This op-ed appeared in the May 11, 2014 edition of the Star-Ledger.
New Jersey is on the verge of washing its economic future down the drain. The state’s greatest asset, the transportation network that connects us to the world’s largest market, is falling apart.
It takes a lot to maintain, improve and expand New Jersey’s transportation network, and the state has clearly fallen behind by not properly tending to these important assets.
New Jersey’s densely clustered transportation infrastructure includes nearly 50,000 miles of roadways and close to 7,000 bridges. NJ also has a substantial public transit system. NJ Transit runs the nation’s third-most-traveled commuter rail system, the fourth-most-traveled bus system and ninth-most-traveled light rail system.
This extensive network is vital to the state’s economic future. Innumerable reports, commissions, evaluations and academic studies have shown over the years that there is no dispute: New Jersey’s transportation network suffers from insufficient maintenance and inadequate investment.

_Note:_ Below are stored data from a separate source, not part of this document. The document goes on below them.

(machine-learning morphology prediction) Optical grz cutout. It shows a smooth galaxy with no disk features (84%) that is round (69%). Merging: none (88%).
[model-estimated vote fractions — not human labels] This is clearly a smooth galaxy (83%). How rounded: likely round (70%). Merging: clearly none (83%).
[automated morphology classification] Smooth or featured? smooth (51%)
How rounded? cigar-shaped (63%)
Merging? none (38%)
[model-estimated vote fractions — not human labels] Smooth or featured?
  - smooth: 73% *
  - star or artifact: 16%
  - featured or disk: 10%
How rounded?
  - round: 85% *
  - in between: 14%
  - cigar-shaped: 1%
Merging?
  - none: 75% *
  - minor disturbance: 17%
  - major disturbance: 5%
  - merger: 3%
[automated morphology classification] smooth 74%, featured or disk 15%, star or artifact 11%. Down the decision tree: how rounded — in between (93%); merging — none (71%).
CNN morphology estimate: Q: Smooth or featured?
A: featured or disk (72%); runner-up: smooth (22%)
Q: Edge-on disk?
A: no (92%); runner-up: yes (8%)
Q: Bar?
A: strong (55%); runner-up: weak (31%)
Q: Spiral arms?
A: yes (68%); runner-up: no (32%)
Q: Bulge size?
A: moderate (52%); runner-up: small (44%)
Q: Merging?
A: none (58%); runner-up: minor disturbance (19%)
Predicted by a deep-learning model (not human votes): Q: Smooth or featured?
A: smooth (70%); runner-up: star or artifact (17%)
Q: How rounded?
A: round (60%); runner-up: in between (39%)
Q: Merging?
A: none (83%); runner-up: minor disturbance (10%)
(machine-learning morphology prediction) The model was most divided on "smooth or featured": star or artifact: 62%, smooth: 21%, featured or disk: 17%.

Two-thirds of New Jersey’s roads are of poor or mediocre quality and 36 percent of the state’s bridges are either structurally deficient or functionally obsolete, according to the American Society of Civil Engineers, which estimates that the average New Jersey driver pays $601 per year in added repair costs.

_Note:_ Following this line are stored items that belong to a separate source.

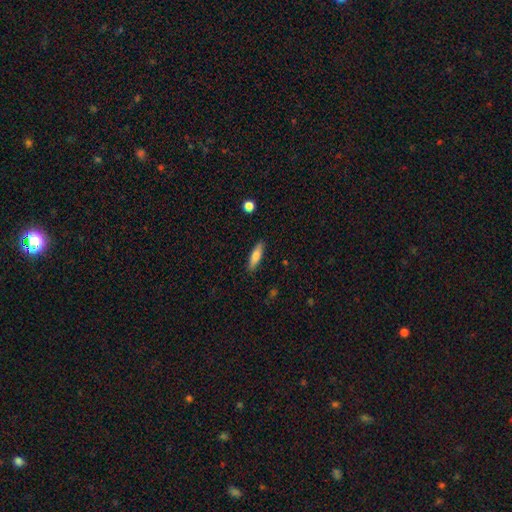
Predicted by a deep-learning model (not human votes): A smooth galaxy with no disk features (69%) that is cigar-shaped (65%). Merging: none (88%).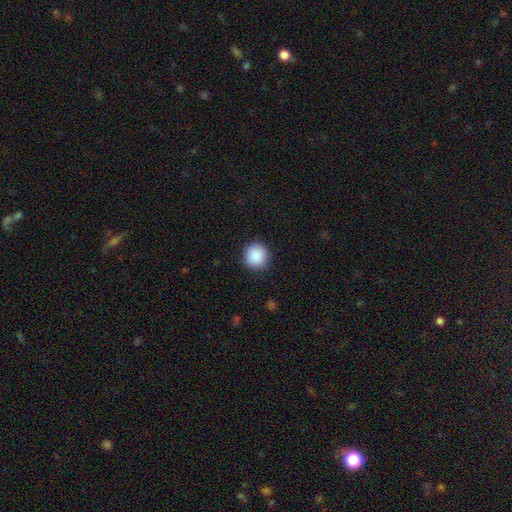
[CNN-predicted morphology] smooth_or_featured: smooth (p=0.89) [alt: star or artifact p=0.08]
how_rounded: round (p=0.94) [alt: in between p=0.05]
merging: none (p=0.91) [alt: minor disturbance p=0.06]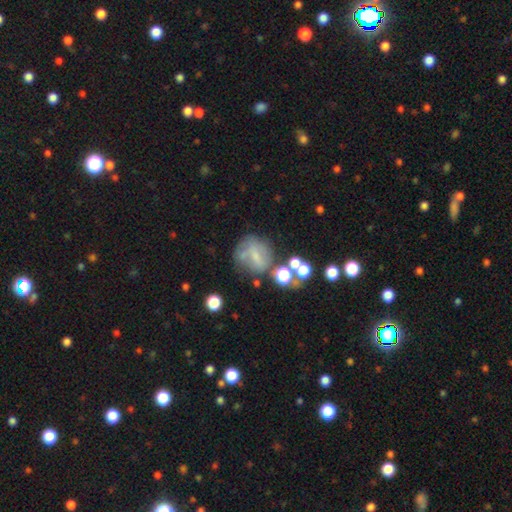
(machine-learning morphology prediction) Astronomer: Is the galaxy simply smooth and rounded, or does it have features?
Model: smooth — 43% (runner-up: featured or disk, 40%).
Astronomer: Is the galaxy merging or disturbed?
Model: none — 46% (runner-up: minor disturbance, 23%).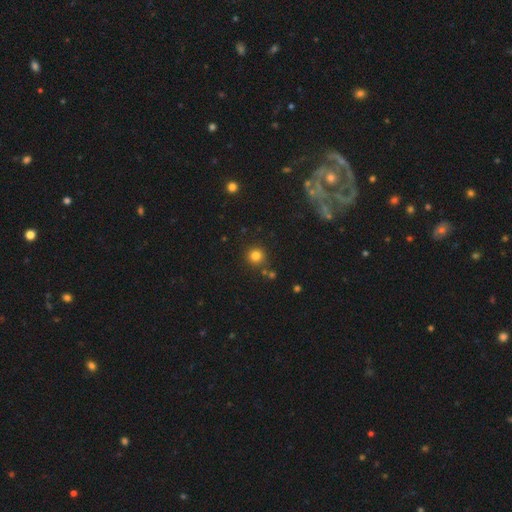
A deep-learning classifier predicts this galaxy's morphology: The model was most divided on "smooth or featured": smooth: 80%, star or artifact: 14%, featured or disk: 6%. More confident: how rounded — round (94%); merging — none (84%).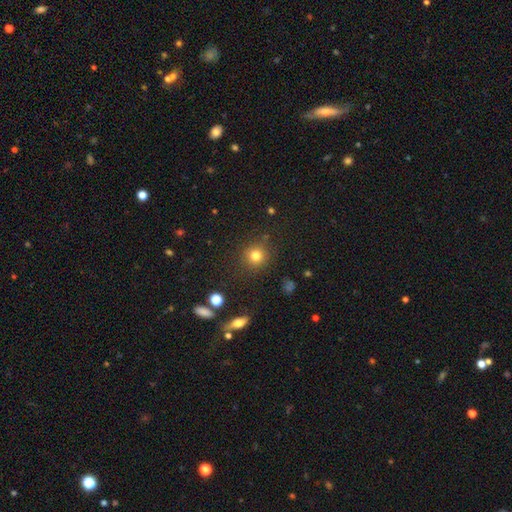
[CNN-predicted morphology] A smooth galaxy with no disk features (78%) that is round (92%). Merging: none (86%).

The state’s mechanism for paying for infrastructure maintenance and improvement – the Transportation Trust Fund – is near bankruptcy. The fund has no money for new projects, no authority to issue additional bonds and it is facing the expiration of bailout funding from the Port Authority and the Turnpike Authority.
The Corzine and Christie administrations have kept the Transportation Trust Fund functioning by shifting money from the general budget and radically increasing overall debt, thereby reducing the ability to pay for projects as they are undertaken and taking money away from other essential state services.

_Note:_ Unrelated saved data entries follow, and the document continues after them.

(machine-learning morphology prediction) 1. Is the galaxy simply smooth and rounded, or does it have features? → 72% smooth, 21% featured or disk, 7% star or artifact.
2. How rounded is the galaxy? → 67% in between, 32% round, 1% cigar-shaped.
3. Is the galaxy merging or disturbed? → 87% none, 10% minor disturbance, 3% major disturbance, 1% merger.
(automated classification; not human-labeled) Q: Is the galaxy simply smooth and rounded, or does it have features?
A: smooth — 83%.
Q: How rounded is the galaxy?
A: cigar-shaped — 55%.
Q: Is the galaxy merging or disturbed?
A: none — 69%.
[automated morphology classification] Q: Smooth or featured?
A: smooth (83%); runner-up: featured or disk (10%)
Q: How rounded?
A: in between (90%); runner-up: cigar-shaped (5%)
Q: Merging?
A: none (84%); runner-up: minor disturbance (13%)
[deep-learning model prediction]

Stretching debt and diverting money from the Port Authority avoided dealing with the fundamental problem facing the Transportation Trust Fund – it’s out of money. But avoiding the problem did not make it go away – it has only grown larger and more pressing.
Now, New Jersey needs bold action to fix its transportation system.
To maintain and improve the state’s roads, bridges and mass transit systems, as well as to begin projects critical to our future, New Jersey should increase funding for the state Transportation Trust Fund.
And the most sensible option to do so is to extend the state’s 7 percent sales tax to gasoline.
This would not only help put the Transportation Trust Fund on solid footing, but it would also prevent the dedicated resources generated from the present gas tax from losing their purchasing power over time, jeopardizing the very transportation system the money is supposed to preserve. A gallon of gas would cost another 24 cents, and the average New Jersey driver would spend about $100 more on gas each year (the same average driver currently pays about $600 each year in additional car repairs due to the state’s deteriorating roads). This modest per-driver expense would raise about $1.2 billion for the trust fund.
New Jersey policymakers have not increased the overall 14.5-cent-per-gallon gas tax in nearly 25 years. When represented as a percentage of the per-gallon price of gas, New Jersey’s gas tax is about two-thirds lower than it was in 1991.
New Jersey’s gas tax is the second lowest in the nation, higher only than oil-rich Alaska. Even Wyoming, which long had a lower rate than the Garden State, increased its gas tax by 10 cents last year to invest more money in its transportation system. The average state gas tax now totals 31.5 cents per gallon. In our neck of the woods, Pennsylvania’s total tax is 41.8 cents, New York’s is 49.9 cents and Delaware’s is 23 cents.
Restoring our roads, bridges and public transit to a state of good repair is more important than automatic pledges of “no new taxes.” This is a necessary long-term solution to a crucial structural problem that faces the state. By extending the sales tax to gasoline, the state can salvage the Transportation Trust Fund and ensure the future strength of its infrastructure.
Congestion, potholed highways, unsafe bridges and aging buses and trains will harm the state’s ability to attract and hold well-paying jobs. It’s clear New Jersey’s conditions demand action. Will the state’s leaders rise to the occasion?